El subgénero del cine de atracos tiene ramificaciones en el wéstern o en el cine de espionaje, pero alcanza su cumbre encuadrado en el cine negro. Una de las obras maestras de este subgénero es, sin duda, Rififí (Du rififi chez les hommes, Jules Dassin, 1955), aunque su mítica escena del robo no debe eclipsar la brillantez del resto.
Tony le Stéphanois (gentilicio de Saint-Étienne) acaba de salir de la cárcel y se reúne con Jo el Sueco (como el Lancaster de Forajidos), Mario Ferrati y César le Milanais (el milanés) para atracar una joyería. Vemos planear metódicamente el golpe y su ejecución es perfecta, hasta que el destino, siempre implacable en el cine negro, hace acto de presencia y otros delincuentes rivales secuestran al hijo de Jo y piden a cambio el botín del robo.
Todo el mundo que recuerda la película guarda en la memoria la brillante escena del robo. Casi treinta minutos sin diálogos ni música, en los que la tensión se transmite por el obligado silencio de los atracadores, por los primeros planos con cada vez más sudor y por cada sonido que parece rasgar la noche y poner en peligro la operación. Alguien se apoya en un piano, un martillazo más alto de la cuenta o la rapidez en silenciar la alarma son momentos de tensión puramente cinematográfica en la inquietante nocturnidad del crimen (de hecho, Dassin eligió rodar siempre de noche o con el cielo nublado para subrayar la sensación de opresión y tenebrismo de la película).
Sin embargo, a pesar del alarde de esta escena, Rififí nos deja mucho más. Para empezar, Jean Servais está en el papel de su vida como le Stéphanois. Ya no es solo el delincuente que sale de la cárcel de vuelta de todo y sin futuro, sino que se retrata su brutal personalidad de forma genial. Primero, parece buscar la reinserción pues se niega a dar el golpe y busca a su antigua amante… que sabe que le traicionó y abandonó en cuanto le detuvieron. Una vez que encuentra a Mado (Marie Sabouret, prometedora actriz que moriría poco después), se revela el verdadero Tony pues la azota vilmente, la echa de su piso y, entonces sí, accede a dar el golpe pero con sus condiciones. Es decir, Tony se descubre a sí mismo y se da cuenta que no es que ya no tenga nada, sino que lo único que le queda es el crimen. Otra vez el clásico determinismo del noir.
Por si fuera poco, hay otra escena genial en la que los atracadores planean lo que van a hacer con su fortuna: Jo piensa en su familia; Mario, en viajar con su novia; César (interpretado, por cierto, por el propio Dassin), en “comprar” un marido a sus hermanas; y, Tony, simplemente ni se lo ha planteado. No tiene sueños. No tiene futuro. Es ya (¿solo?) un profesional que da el golpe porque es lo único que sabe hacer y lo único que aporta sentido a su vida.

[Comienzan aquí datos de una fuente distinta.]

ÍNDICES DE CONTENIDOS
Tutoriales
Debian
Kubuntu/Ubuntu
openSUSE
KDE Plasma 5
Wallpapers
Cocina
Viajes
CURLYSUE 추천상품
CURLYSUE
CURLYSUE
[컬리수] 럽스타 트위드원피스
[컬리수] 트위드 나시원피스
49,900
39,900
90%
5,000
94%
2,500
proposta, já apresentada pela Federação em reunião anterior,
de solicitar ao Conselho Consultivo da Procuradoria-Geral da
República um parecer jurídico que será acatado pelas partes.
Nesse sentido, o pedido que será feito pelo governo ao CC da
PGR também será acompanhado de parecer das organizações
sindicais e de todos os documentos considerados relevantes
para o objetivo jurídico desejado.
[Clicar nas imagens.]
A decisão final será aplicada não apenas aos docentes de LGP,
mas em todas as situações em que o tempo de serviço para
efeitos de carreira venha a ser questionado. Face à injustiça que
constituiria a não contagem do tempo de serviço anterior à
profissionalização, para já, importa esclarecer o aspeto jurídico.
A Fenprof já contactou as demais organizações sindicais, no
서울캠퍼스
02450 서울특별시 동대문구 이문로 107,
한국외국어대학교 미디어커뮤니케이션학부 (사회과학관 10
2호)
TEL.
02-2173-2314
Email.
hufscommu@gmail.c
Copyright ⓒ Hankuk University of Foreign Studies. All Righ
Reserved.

Será César quien, otro feliz tópico, cegado por la avaricia del momento, coja una sortija de más para regalársela a una amante de más. Los gánsteres rivales seguirán la pista y llegará la sangre y la muerte, no necesariamente de forma estilizada o épica, sino sucia y antiheroica, como corresponde. Antes, la mujer de Jo nos dejará un diálogo memorable, que también los hay. Han secuestrado a su hijo y desde la cama tendrá fuerza para echar en cara a su marido: “Hay muchos que nacen en la pobreza y no se convierten en delincuentes o tipos duros. Ya sabes lo que pienso: ellos son los duros de verdad”.
Los ingredientes que faltan son igual de perfectos: ambientación ideal en forma de salas de fiesta de segunda (con número musical incluido y sombras chinescas de escaso gusto, como el local, claro), hogares humildes (esos juguetes que se tornan grotescos) y pensiones desgarradas como los personajes. Vestuario sugerente hasta lo obsceno en ellas (las perlas y el abrigo de piel o las transparencias) o elegancia venida a menos en ellos (corbatas fuera de lugar y trajes a rayas… italianas). La ciudad, el juego (¡una timba con todos con sombrero!), los coches y hasta la drogadicción contribuyen a crear un ambiente único, lleno de imágenes y sensaciones del mundo del crimen no por conocidas menos efectivas.
Puede que alguno crea que lo que vemos en Rififí ya lo tiene muy visto. No lo estaba en 1955 y, lo que vino después (imitaciones y homenajes constantes), deja clara la repercusión de esta pionera. Seguro que muchos delincuentes que conocen el “método rififí” no saben de dónde viene la expresión ni la idea. Ojalá vieran la película. Y aprendieran la lección.